• _SUPPLIED INFORMATION_
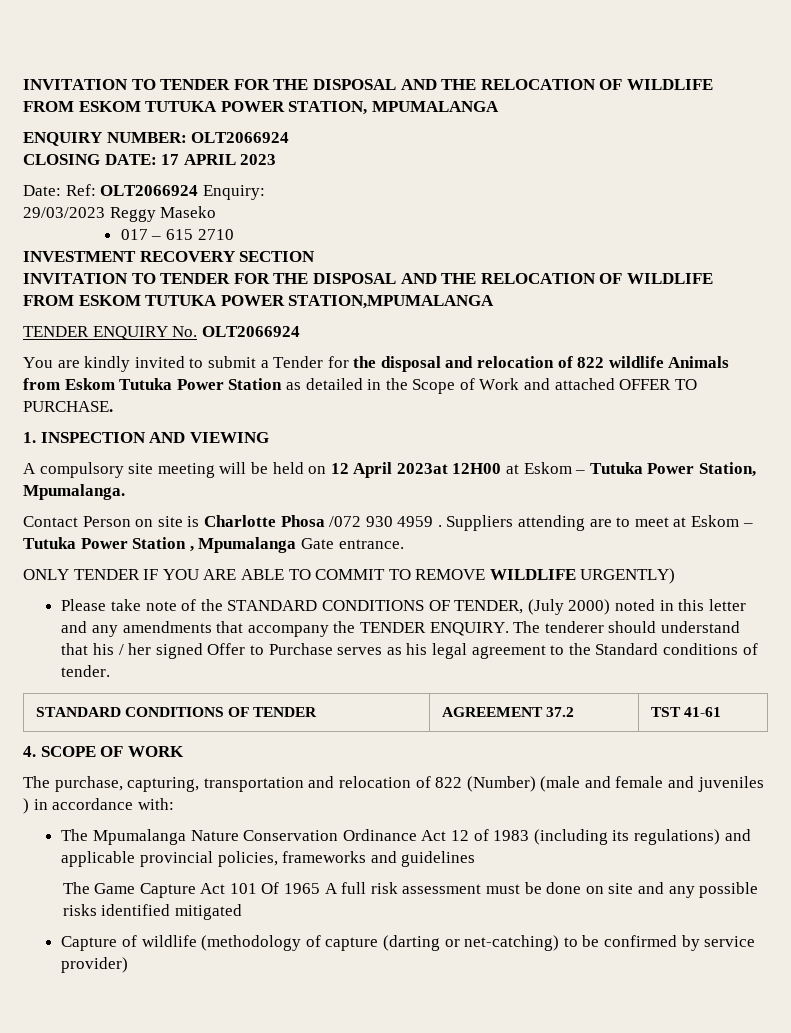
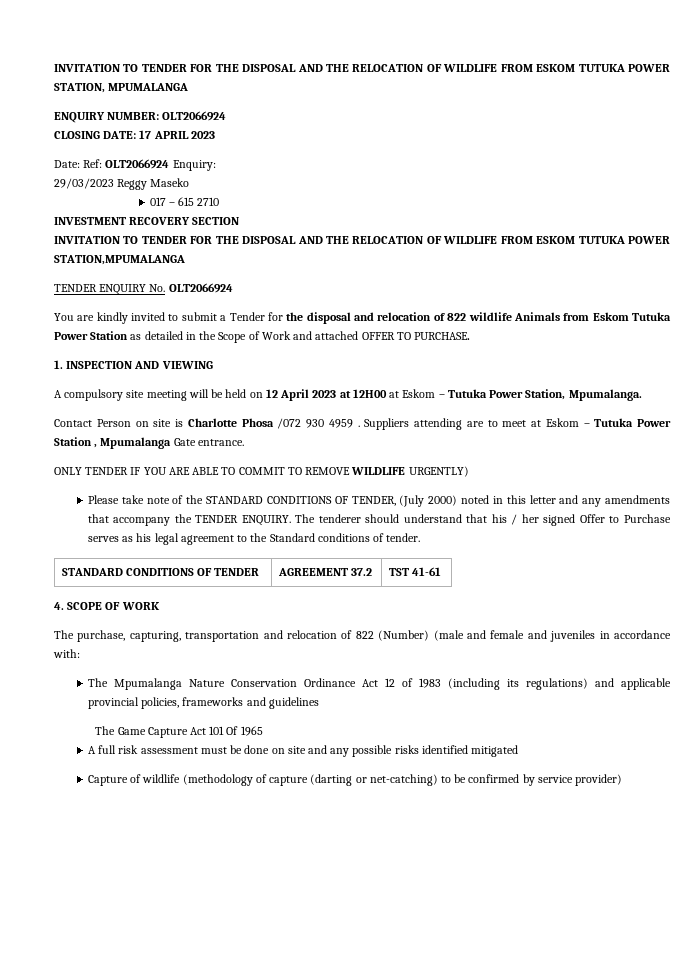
[396,463,448,474] 2023at -> [312,390,351,398] 2023 at
[23,798,29,814] ) -> (596, 636) none
(321, 888) none -> (263, 731) //

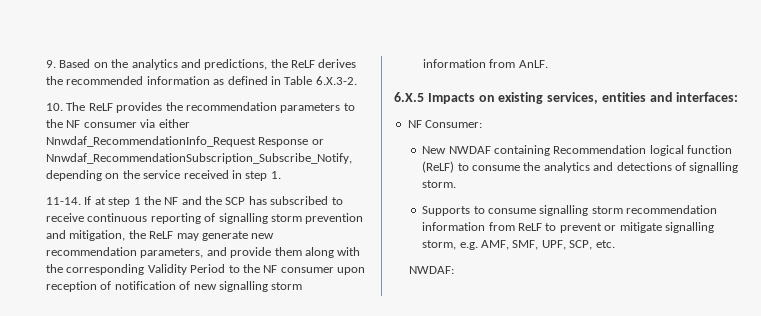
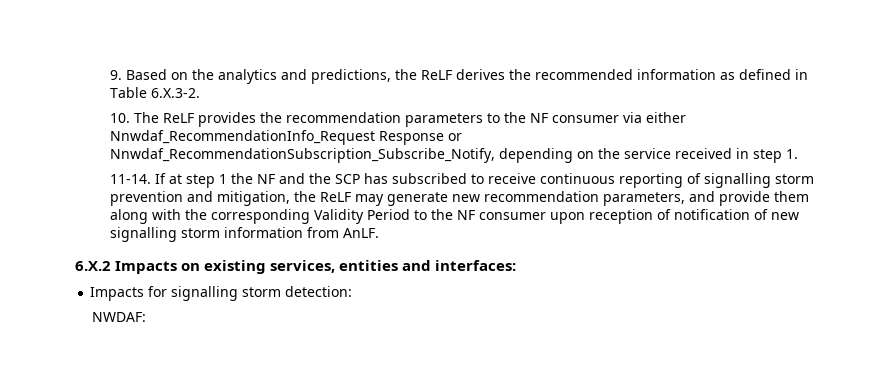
[394,92,424,102] 6.X.5 -> [75,261,111,271] 6.X.2
[407,120,483,128] [422,145,733,156] [422,161,739,173] [422,180,457,188] [422,205,718,216] [422,222,714,233] [422,240,615,250] NF Consumer: // New NWDAF containing Recommendation logical function (ReLF) to consume the analytics and detections of signalling storm. // Supports to consume signalling storm recommendation information from ReLF to prevent or mitigate signalling storm, e.g. AMF, SMF, UPF, SCP, etc. -> [90,286,353,301] Impacts for signalling storm detection:

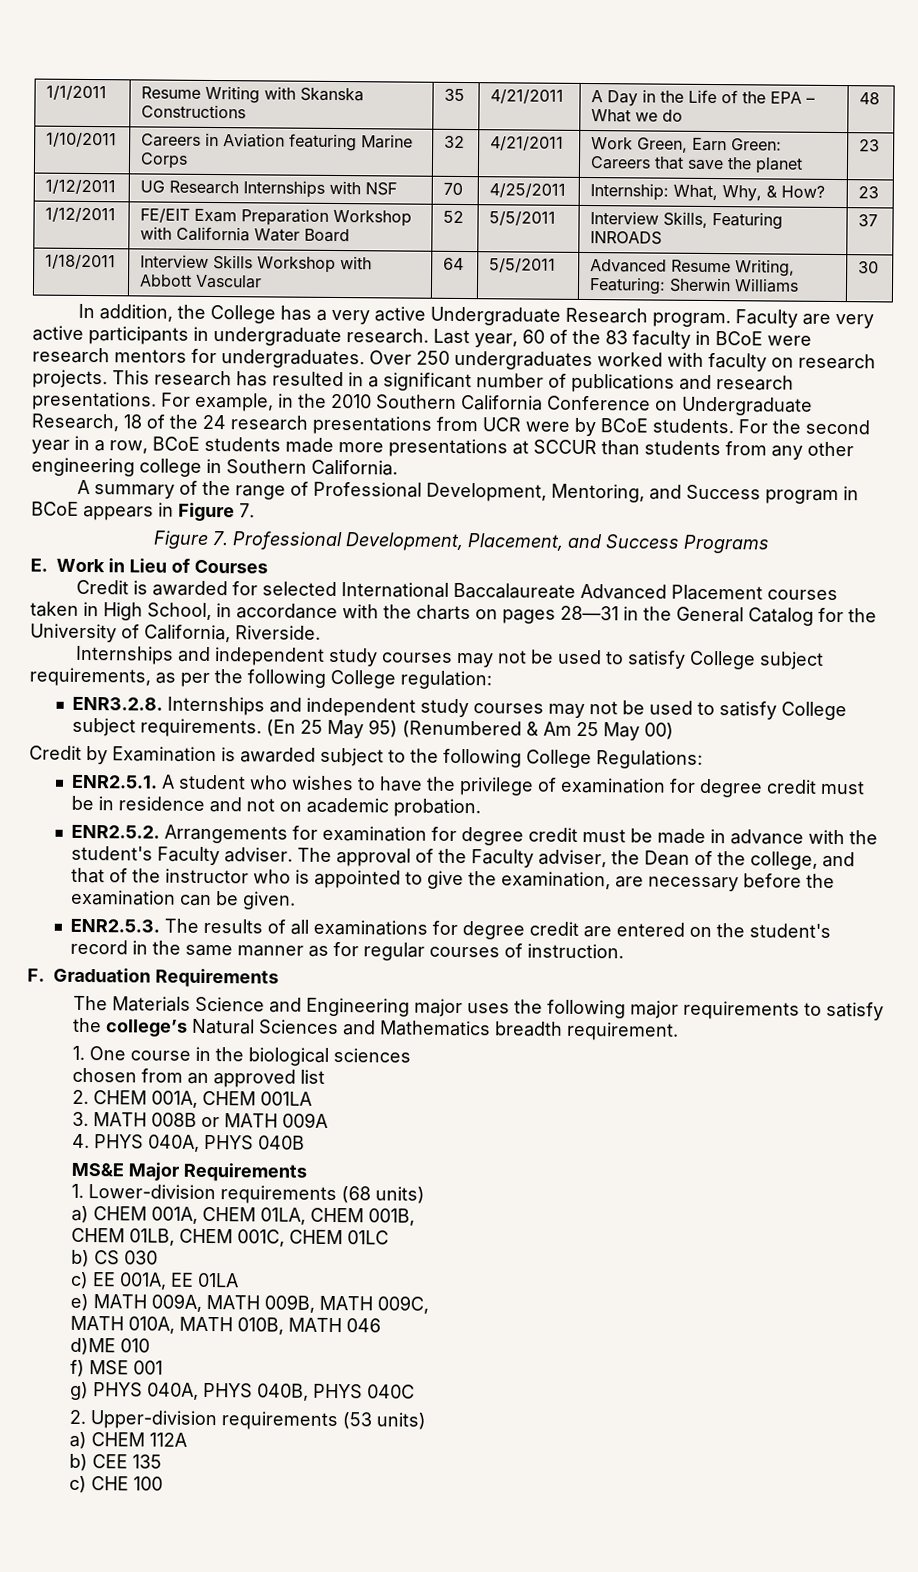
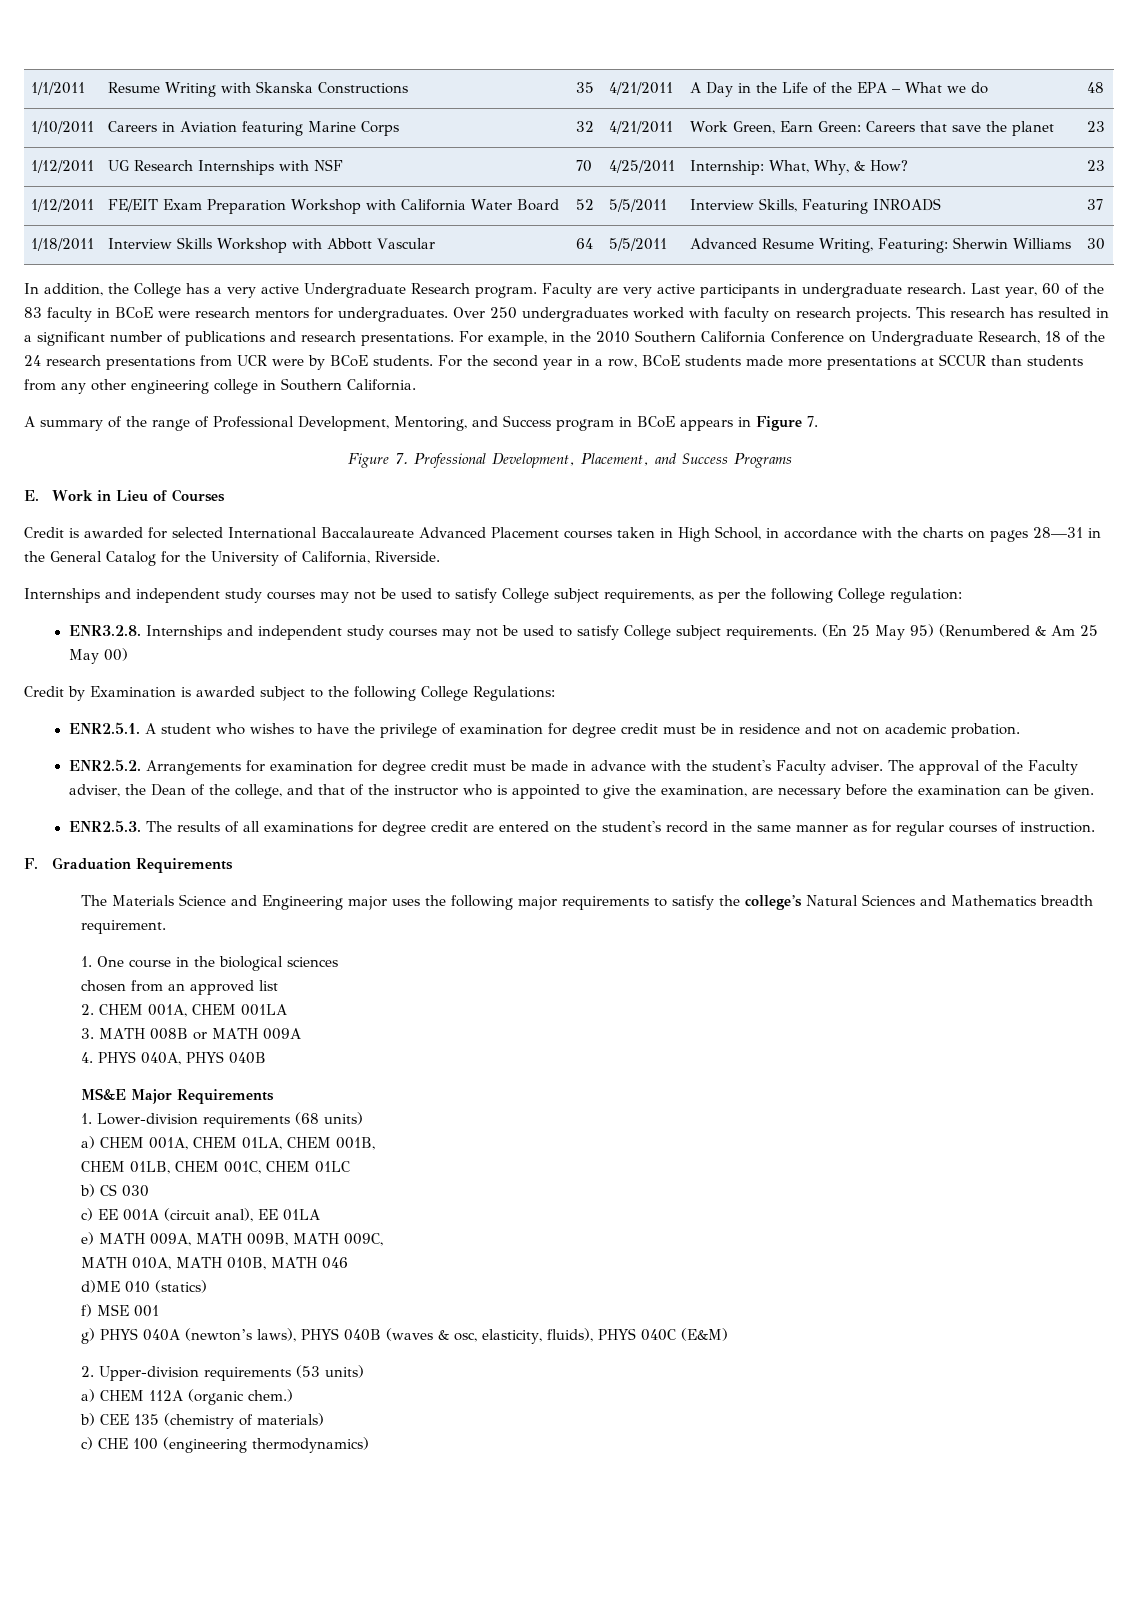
[119,1272,168,1290] 001A, -> [122,1208,253,1222] 001A (circuit anal),
(151, 1345) none -> [154,1280,207,1293] (statics)
[147,1382,310,1401] 040A, PHYS 040B, -> [142,1328,593,1344] 040A (newton’s laws), PHYS 040B (waves & osc, elasticity, fluids),
(416, 1391) none -> [680,1328,728,1341] (E&M)
(188, 1439) none -> [187,1389,293,1405] (organic chem.)
(163, 1461) none -> [163,1413,324,1429] (chemistry of materials)
(164, 1483) none -> [162,1437,369,1453] (engineering thermodynamics)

• _WHAT IS NEEDED_
Without the pictures, repeat the entries above line by line, from the first through the one that contains "[394,92,424,102] 6.X.5 ->", both ends included.

• _TASK RESPONSE_
[396,463,448,474] 2023at -> [312,390,351,398] 2023 at
[23,798,29,814] ) -> (596, 636) none
(321, 888) none -> (263, 731) //

[394,92,424,102] 6.X.5 -> [75,261,111,271] 6.X.2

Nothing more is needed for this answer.